Measuring FPS every 0,5 seconds 30 times, results in this average of 42.65 fps with a Standard Error of 0.08. See [1] in the following table.
[1] | [2] | [3] | |||
---|---|---|---|---|---|
N | 30 | N | 30 | N | 30 |
Mean | 42.6518 | Mean | 122.4701 | Mean | 125.8626 |
S.E. Mean | 0.0801 | S.E. Mean | 0.2189 | S.E. Mean | 0.3322 |
Std. Dev | 0.4387 | Std. Dev | 1.1991 | Std. Dev | 1.8193 |
Variance | 5.5810 | Variance | 41.6968 | Variance | 95.9866 |
Minimum | 42.1456 | Minimum | 119.8428 | Minimum | 120.3156 |
Maximum | 44.7471 | Maximum | 124.7525 | Maximum | 128.2051 |
Median | 42.6357 | Median | 120.7921 | Median | 125.0000 |
I don't have the fastest PC so initially I thought it wouldn't get that much faster, but then I ran the profiler and discovered the first write to the color values was extremely slow. Once the pointer was in position for the pixel however, successive writes to green (G) and blue (B) (of RGBA) are fast. This made me realize it was seeking for each pixel.

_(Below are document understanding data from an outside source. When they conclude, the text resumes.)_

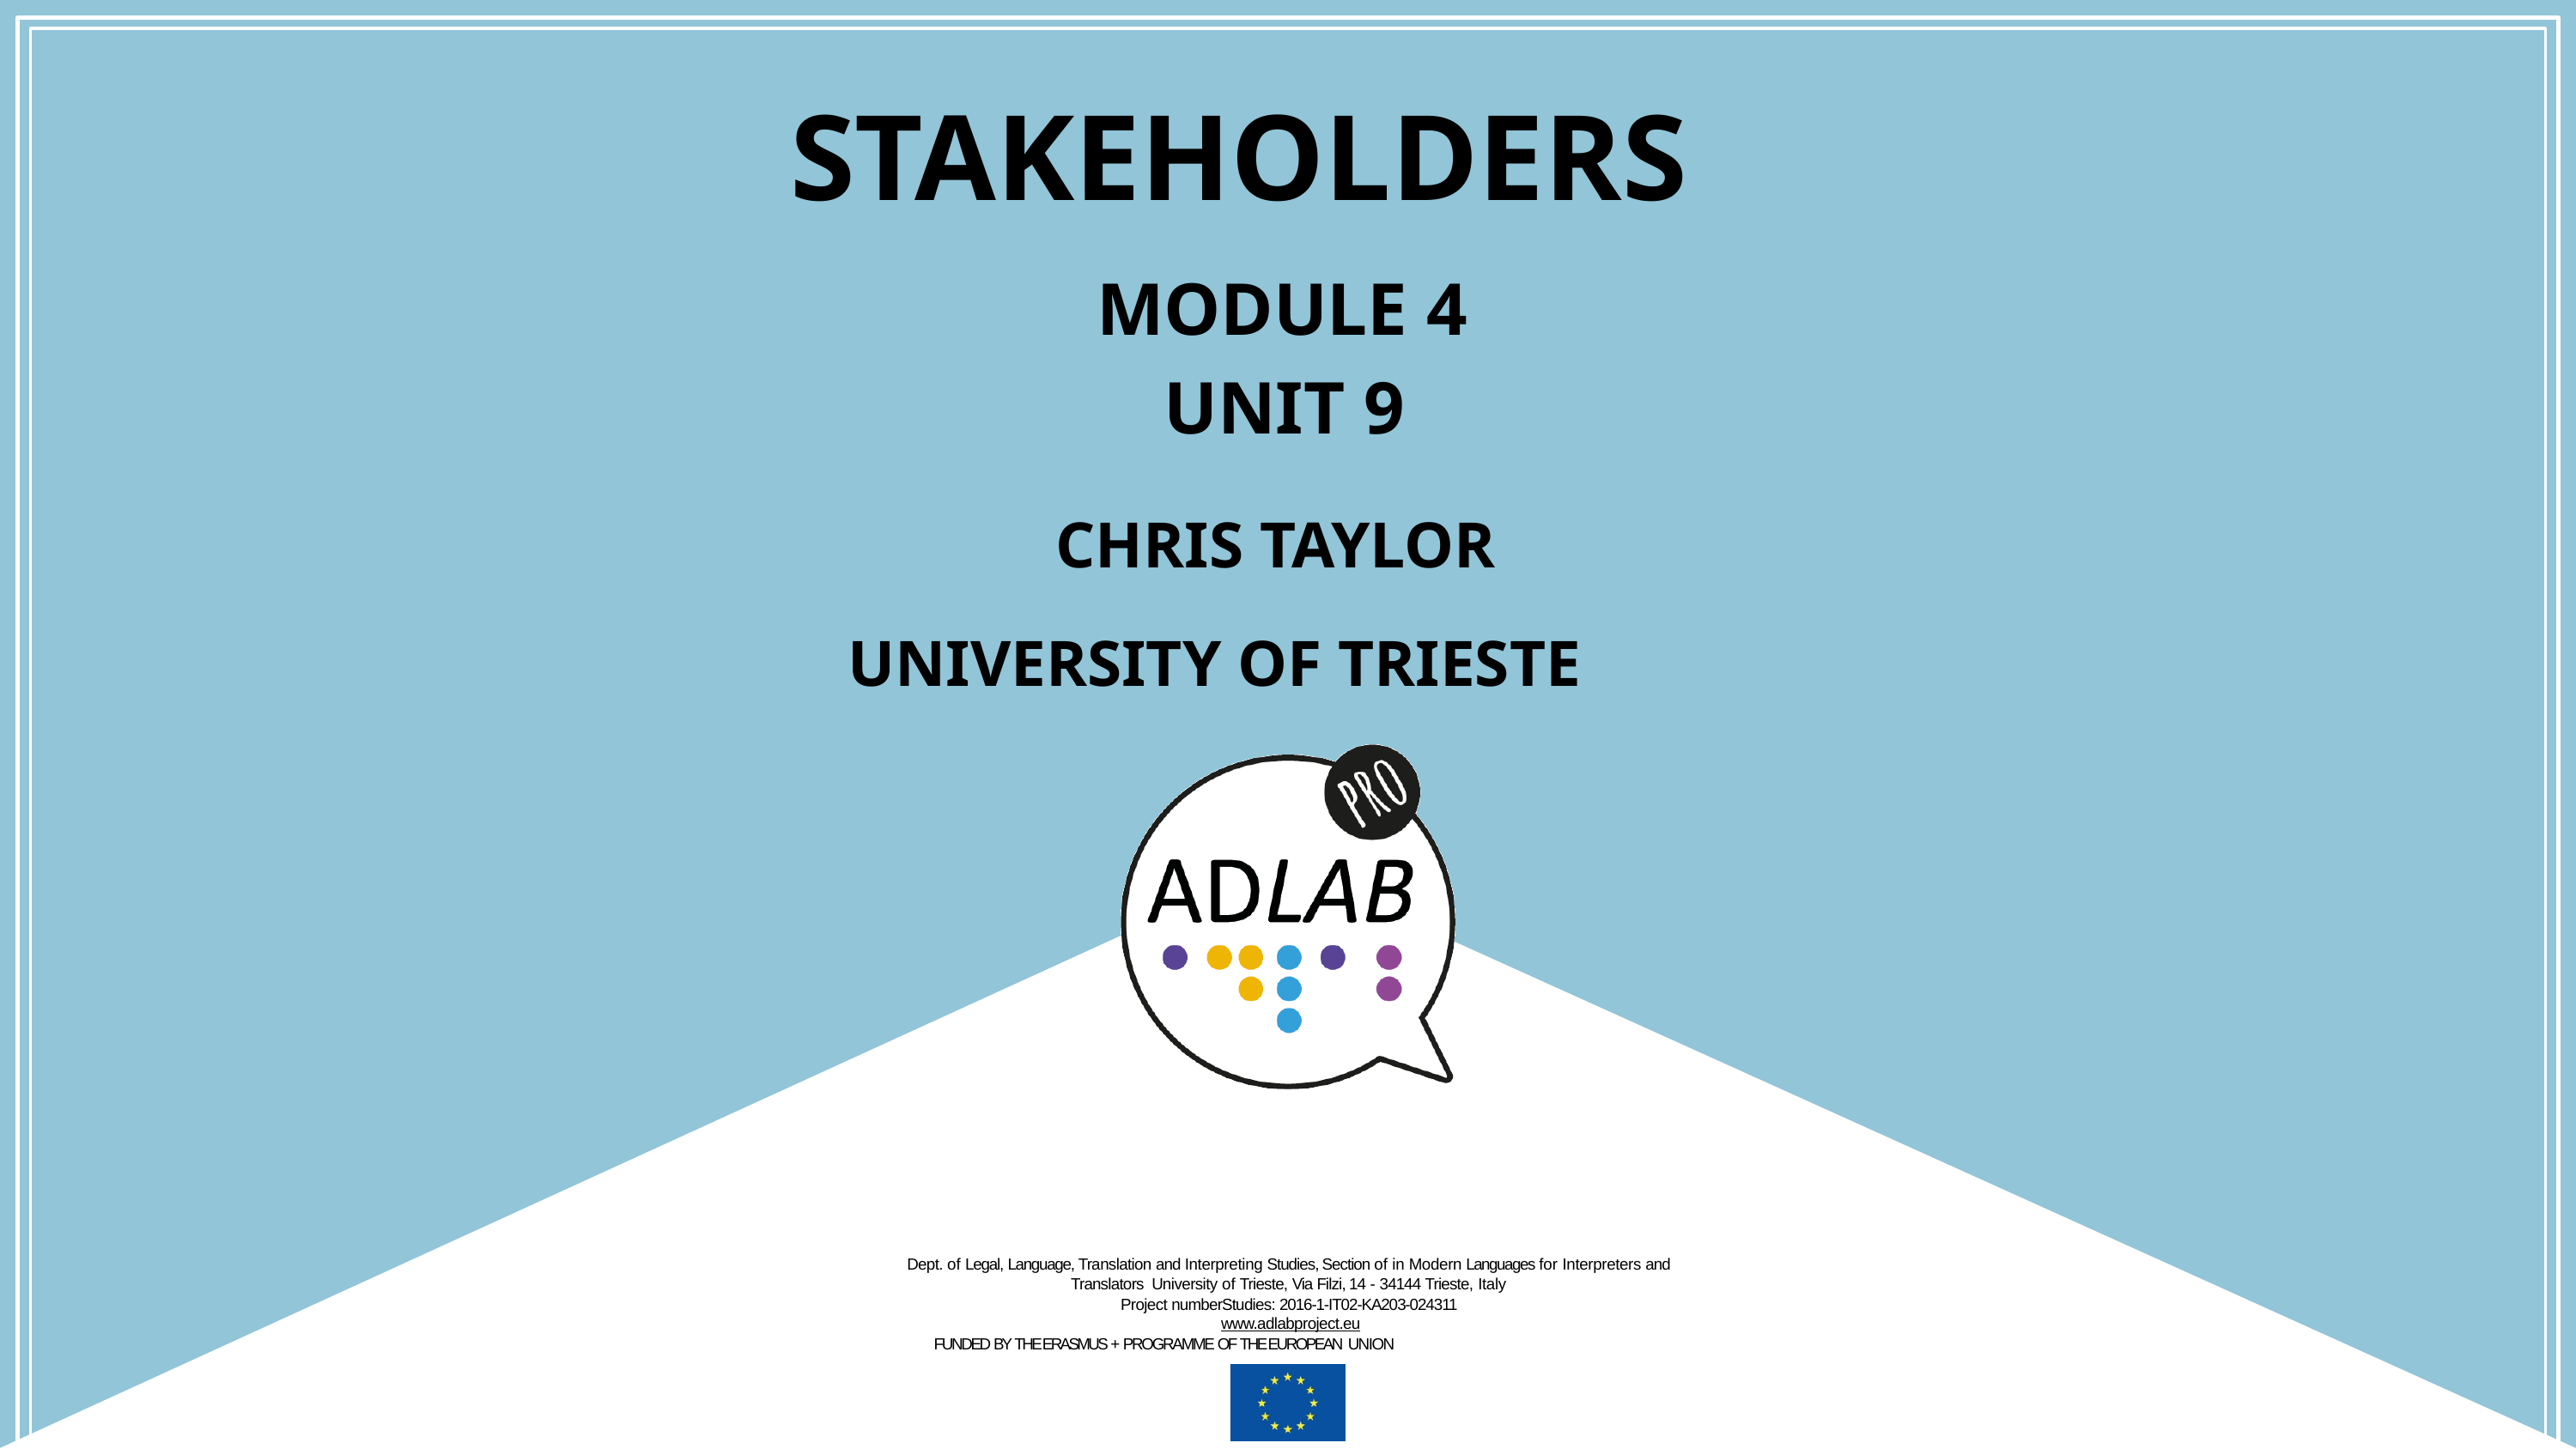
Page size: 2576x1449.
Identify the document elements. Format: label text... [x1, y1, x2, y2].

text_box [0, 1440, 17, 1449]
text_box MODULE 4 UNIT 9 CHRIS TAYLOR UNIVERSITY OF TRIESTE [846, 248, 1730, 699]
title STAKEHOLDERS [726, 81, 1849, 325]
text_box [30, 28, 2546, 1449]
text_box [2559, 1440, 2576, 1449]
text_box [17, 17, 2559, 1449]
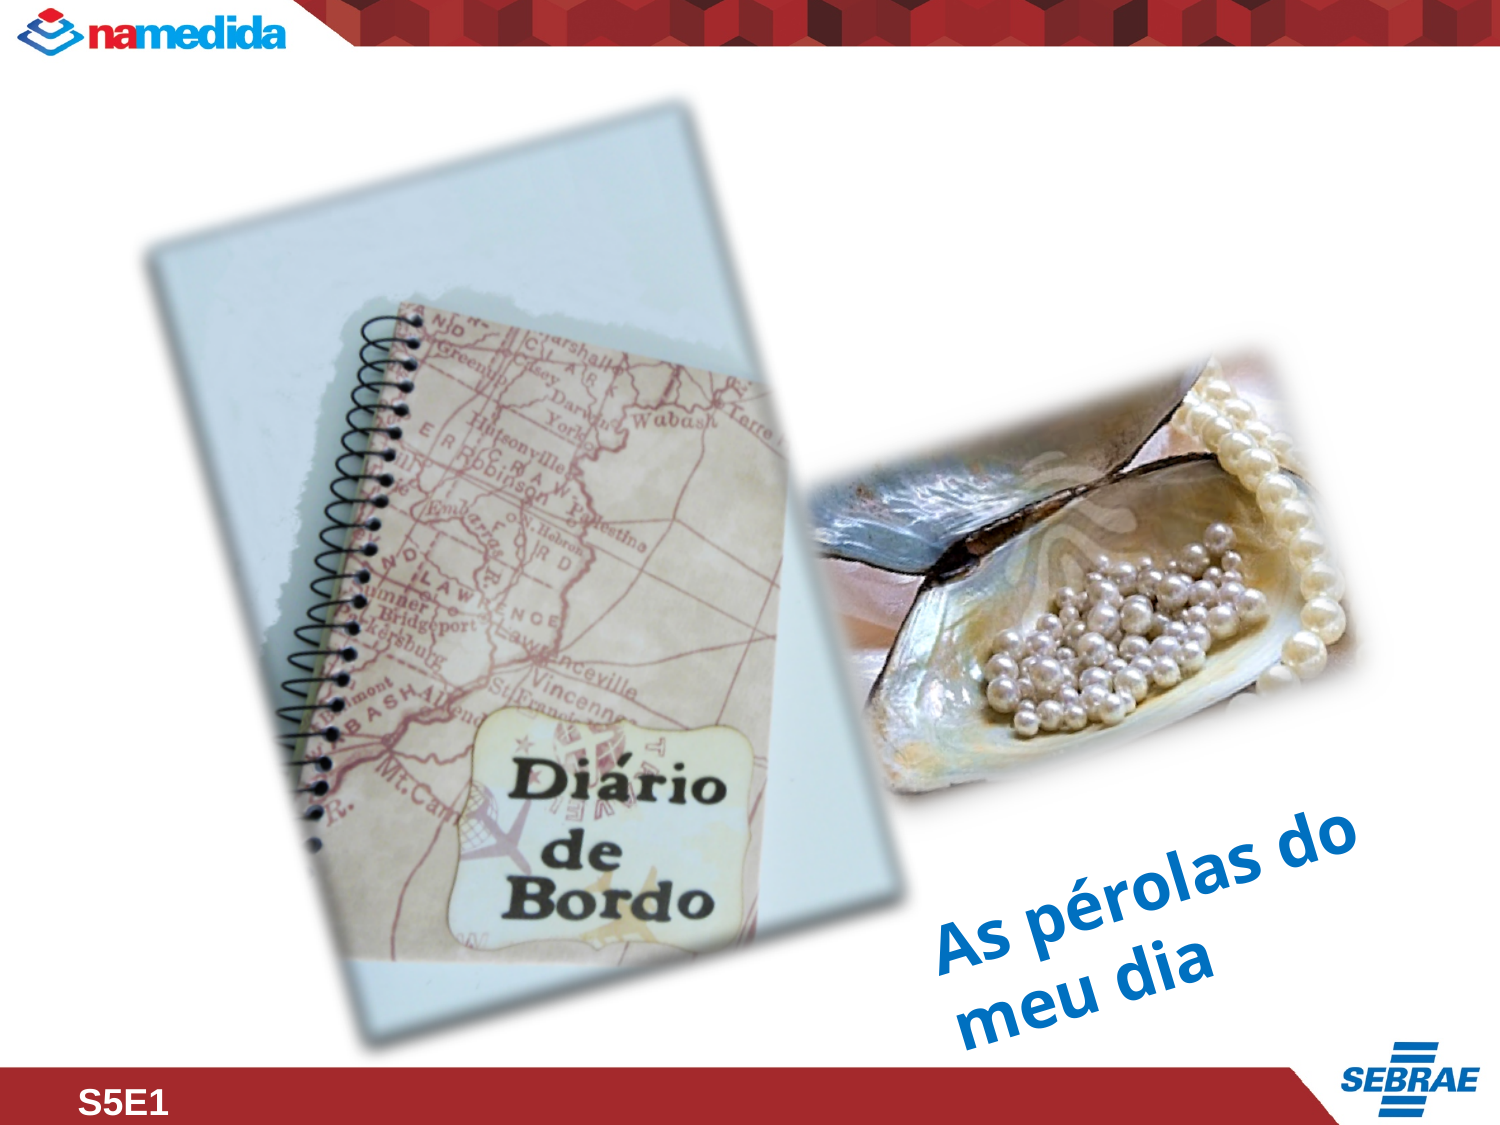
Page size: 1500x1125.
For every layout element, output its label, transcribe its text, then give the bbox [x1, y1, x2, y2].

text_box As pérolas do meu dia [905, 727, 1500, 1077]
picture [0, 0, 1500, 1125]
text_box S5E1 [63, 1070, 194, 1125]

So I swapped the two for loops (to first Y then X), thus aligning the loop with the memory representation of the pixels to get the much better 122.47 FPS! (see [2]).
Another minor improvement was by making the intermediate "index" variable obsolete (see [3]).
Note that you don't really need two for loops if you don't do stuff with the colors related to x or y.
This fix may seem obvious now, but for me this mistake of swapping the for loops was one easily made. I found it subtle and it resulted in unnecessarily poor performance. That's why I hope others to find this reminder useful!
Also, SFML stores the RGBA values this way, other libraries may do so differently.